Paul A. Bailly was an outstanding exploration geologist and mining company executive during a career that stretched from 1952 to 1996. The broad scope of his important contributions to the mining industry includes numerous significant mineral discoveries, new exploration philosophy, and important additions to the mineral exploration literature.
As President of Bear Creek Mining Company, the U.S. exploration subsidiary of Kennecott Copper, from 1961 to 1967, Paul Bailly directed six exploration districts in the United States, a porphyry copper-molybdenum geology research unit, a new group pioneering the application of computers to reserve estimation and discovery probability, and a deep-ocean nodules exploration and research team. During his years at the helm, Bear Creek discovered important copper ore deposits in Arizona and Alaska, a copper-nickel deposit in Minnesota, lead deposits in Missouri, a new type of copper-silver deposit in Montana, and a large, high-grade manganese-cobalt nodules field in the Pacific Ocean.

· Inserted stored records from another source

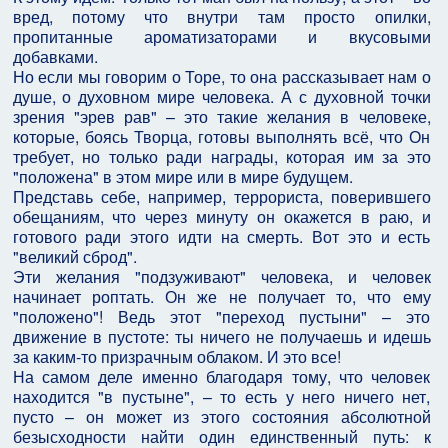
вред, потому что внутри там просто опилки,
пропитанные ароматизаторами и вкусовыми
добавками.
Но если мы говорим о Торе, то она рассказывает нам о
душе, о духовном мире человека. А с духовной точки
зрения "эрев рав" – это такие желания в человеке,
которые, боясь Творца, готовы выполнять всё, что Он
требует, но только ради награды, которая им за это
"положена" в этом мире или в мире будущем.
Представь себе, например, террориста, поверившего
обещаниям, что через минуту он окажется в раю, и
готового ради этого идти на смерть. Вот это и есть
"великий сброд".
Эти желания "подзуживают" человека, и человек
начинает роптать. Он же не получает то, что ему
"положено"! Ведь этот "переход пустыни" – это
движение в пустоте: ты ничего не получаешь и идешь
за каким-то призрачным облаком. И это все!
На самом деле именно благодаря тому, что человек
находится "в пустыне", – то есть у него ничего нет,
пусто – он может из этого состояния абсолютной
безысходности найти один единственный путь: к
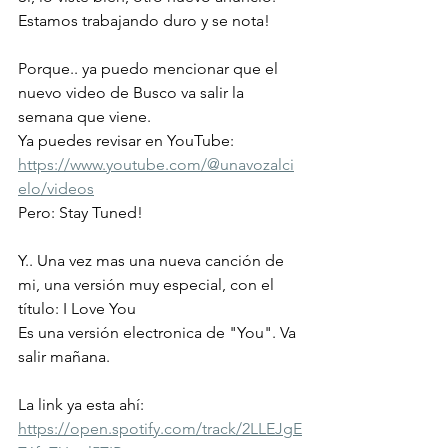
Estamos trabajando duro y se nota!
Porque.. ya puedo mencionar que el 
nuevo video de Busco va salir la 
semana que viene.
Ya puedes revisar en YouTube: 
https://www.youtube.com/@unavozalci
elo/videos
Pero: Stay Tuned!
Y.. Una vez mas una nueva canción de 
mi, una versión muy especial, con el 
título: I Love You
Es una versión electronica de "You". Va 
salir mañana.
La link ya esta ahí: 
https://open.spotify.com/track/2LLEJgE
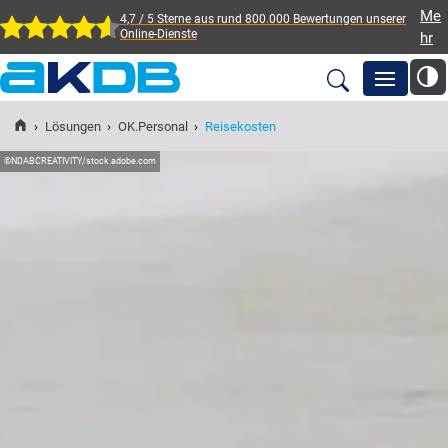
Me
4,7 / 5 Sterne aus rund 800.000 Bewertungen
unserer
Online-Dienste
hr
AKDB Anstalt für
Kommunale
›
Lösungen
›
OK.Personal
›
Reisekosten
Newsroom
Datenverarbeitung in
©
NDABCREATIVITY/stock.adobe.com
Bayern
Lösungen
Veranstaltungen
Fortbildung
Service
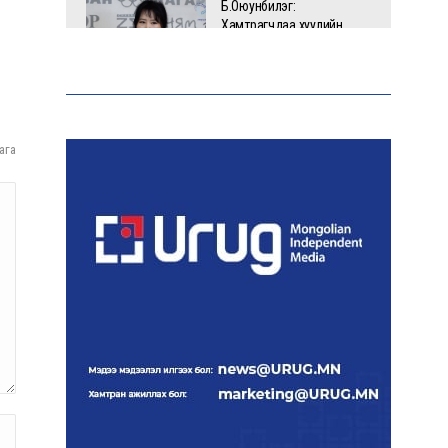
Б.Оюунбилэг:
Хамтрагчдаа хуулийн
байгууллагаар далайлгаж
дарамталсан
Б.Дашпүрэв: Шатахууны
нийлүүлэлт хэвийн
ага
үргэлжилж, нөөцийг
нэмэгдүүлэхэд анхаарч
байна
Д.Амарбаясгалан: Зах
зээлийн буруу бодлого
шатахууны хямралаар
илэрч байна
Голомт банк АНЭУ-ын
Mashreq банканд Дирхам
валютын данс нээлээ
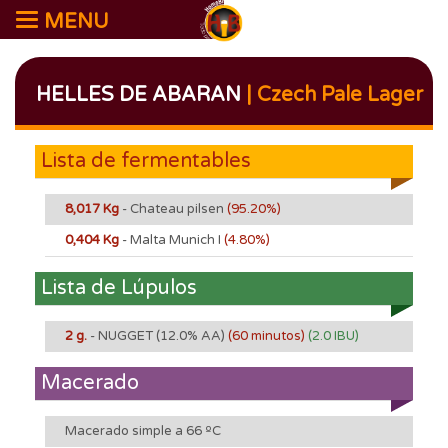
MENU
HELLES DE ABARAN
| Czech Pale Lager
Lista de fermentables
8,017 Kg
- Chateau pilsen
(95.20%)
0,404 Kg
- Malta Munich I
(4.80%)
Lista de Lúpulos
2 g.
- NUGGET
(12.0% AA)
(60 minutos)
(2.0 IBU)
Macerado
Macerado simple a 66 ºC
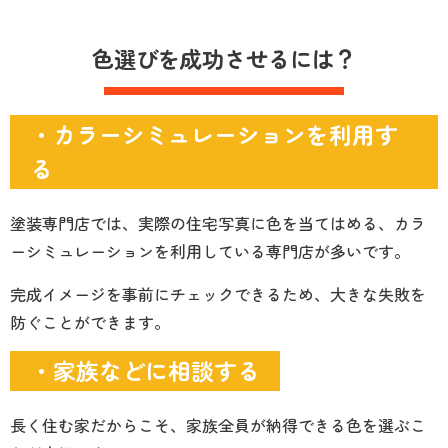
色選びを成功させるには？
・カラーシミュレーションを利用す
る
塗装専門店では、実際の住宅写真に色を当てはめる、カラ
ーシミュレーションを利用している専門店が多いです。
完成イメージを事前にチェックできるため、大きな失敗を
防ぐことができます。
・家族などに相談する
長く住む家だからこそ、家族全員が納得できる色を選ぶこ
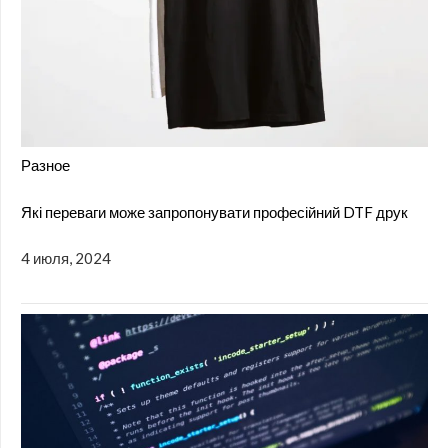
Разное
Які переваги може запропонувати професійний DTF друк
4 июля, 2024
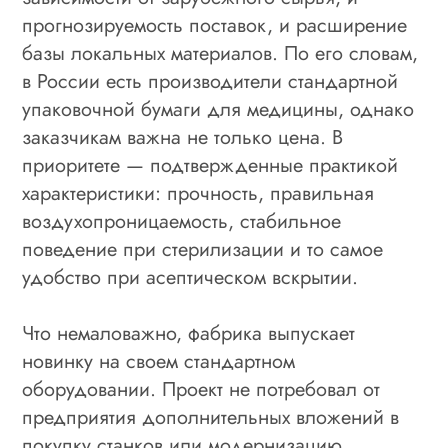
прогнозируемость поставок, и расширение
базы локальных материалов. По его словам,
в России есть производители стандартной
упаковочной бумаги для медицины, однако
заказчикам важна не только цена. В
приоритете — подтвержденные практикой
характеристики: прочность, правильная
воздухопроницаемость, стабильное
поведение при стерилизации и то самое
удобство при асептическом вскрытии.
Что немаловажно, фабрика выпускает
новинку на своем стандартном
оборудовании. Проект не потребовал от
предприятия дополнительных вложений в
покупку станков или модернизацию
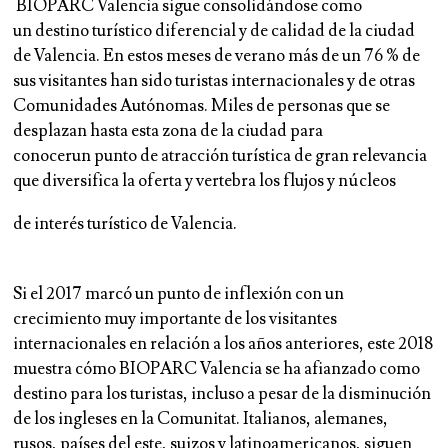
BIOPARC Valencia sigue consolidándose como
un
destino turístico diferencial y de calidad de la ciudad
de Valencia.
En estos meses de verano más de
un 76 % de
sus visitantes han sido turistas internacionales y de otras
Comunidades Autónomas.
Miles de personas que se
desplazan hasta esta zona de la ciudad para
conocerun
punto de atracción
turística de gran relevancia
que
diversifica la oferta
y
vertebra
los flujos y núcleos
de
interés turístico de Valencia.
Si el 2017 marcó un punto de inflexión con un
crecimiento muy importante de los visitantes
internacionales en relación a los años anteriores, este 2018
muestra cómo BIOPARC Valencia se ha afianzado como
destino para los turistas, incluso a pesar de la disminución
de los ingleses en la Comunitat. Italianos, alemanes,
rusos, países del este, suizos y latinoamericanos, siguen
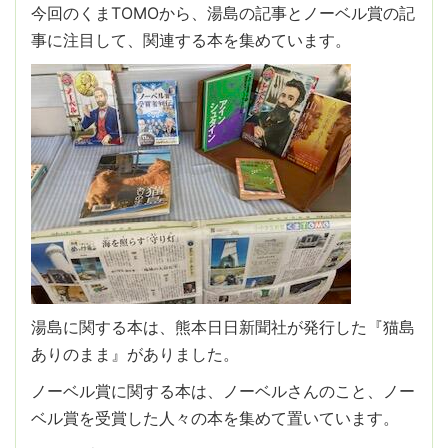
今回のくまTOMOから、湯島の記事とノーベル賞の記
事に注目して、関連する本を集めています。
湯島に関する本は、熊本日日新聞社が発行した『猫島
ありのまま』がありました。
ノーベル賞に関する本は、ノーベルさんのこと、ノー
ベル賞を受賞した人々の本を集めて置いています。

In 1968, Paul Bailly joined Occidental Petroleum Corp., tasked with creating an international mining division, Oxymin, which he led as President through 1983. Under his leadership, Oxymin discovered zinc deposits in Tennessee and developed in-situ leaching of two near-surface copper oxide deposits in Nevada and New Mexico and of a deep copper oxide body in Arizona. The Canadian subsidiary discovered the McClean Lake high-grade uranium deposit in Saskatchewan, and the Australian subsidiary discovered a new gold orebody near Kalgoorlie. Oxymin was the operating partner of the Candelaria silver heap-leach mine and the major financial partner of the Alligator Ridge gold heap-leach mine, both in Nevada.In 1984, Bailly joined Fulcrum Management as President. Fulcrum was the managing company of a venture capital group focused on investing in new gold mining ventures. Investments were made in 12 projects in the United States, Canada, and Australia, and six mines were successfully developed—a "first" in venture capital mine financing.

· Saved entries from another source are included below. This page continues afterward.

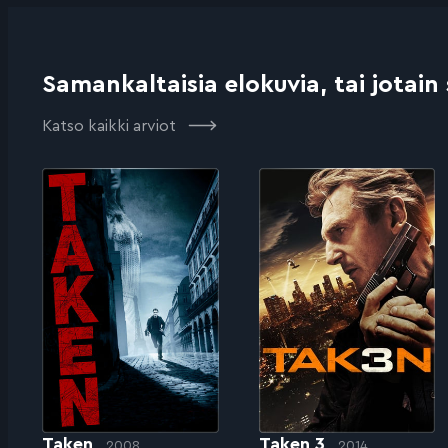
Samankaltaisia elokuvia, tai jotain
Katso kaikki arviot
Taken
Taken 3
2008
2014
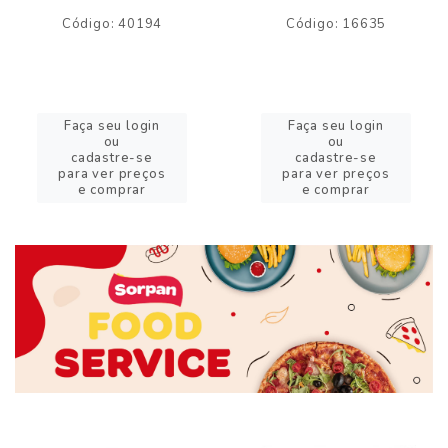
Código: 40194
Código: 16635
Faça seu login
Faça seu login
ou
ou
cadastre-se
cadastre-se
para ver preços
para ver preços
e comprar
e comprar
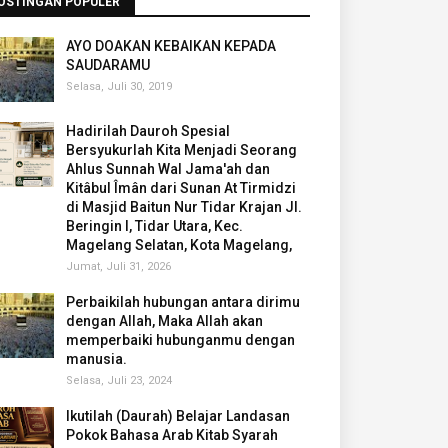
OSTINGAN POPULER
AYO DOAKAN KEBAIKAN KEPADA
SAUDARAMU
Selasa, Juli 30, 2019
Hadirilah Dauroh Spesial
Bersyukurlah Kita Menjadi Seorang
Ahlus Sunnah Wal Jama'ah dan
Kitâbul Îmân dari Sunan At Tirmidzi
di Masjid Baitun Nur Tidar Krajan Jl.
Beringin I, Tidar Utara, Kec.
Magelang Selatan, Kota Magelang,
Jumat, Juli 31, 2026
Perbaikilah hubungan antara dirimu
dengan Allah, Maka Allah akan
memperbaiki hubunganmu dengan
manusia.
Selasa, Juli 23, 2024
Ikutilah (Daurah) Belajar Landasan
Pokok Bahasa Arab Kitab Syarah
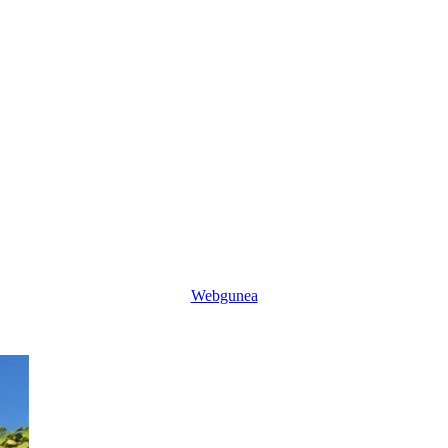
Webgunea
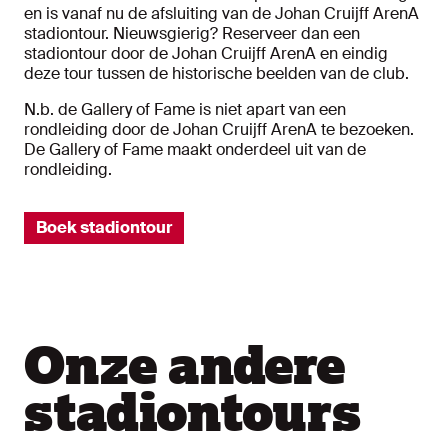
en is vanaf nu de afsluiting van de Johan Cruijff ArenA
stadiontour. Nieuwsgierig? Reserveer dan een
stadiontour door de Johan Cruijff ArenA en eindig
deze tour tussen de historische beelden van de club.
N.b. de Gallery of Fame is niet apart van een
rondleiding door de Johan Cruijff ArenA te bezoeken.
De Gallery of Fame maakt onderdeel uit van de
rondleiding.
Boek stadiontour
Onze andere
stadiontours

Paul Bailly was awarded the degrees of Geological Engineer by the University of Nancy, France, and Ph.D. in mineral deposits by Stanford University. He was active in professional societies throughout his career and was President of the Society of Economic Geologists in 1981 and of the Geological Society of America in 1983. He authored 26 papers on mineral resources, exploration management, and public land laws. He served on four committees on mineral problems of the National Academy of Sciences, including the seminal COMRATE Committee on Mineral Resources and the Environment. In 1993, AIME honored Bailly with its Mineral Economics award, and in 1979, he received the SME Jackling Award for “his leadership in bringing a quantitative rationality to mineral exploration, the impact of his efforts on mineral policy issues, and his effective managerial role in major mineral discoveries.“
Throughout his career, Paul Bailly demonstrated an exceptional ability to innovate and to organize, motivate, and lead successful teams of mineral explorationists, mine developers, researchers, and investors.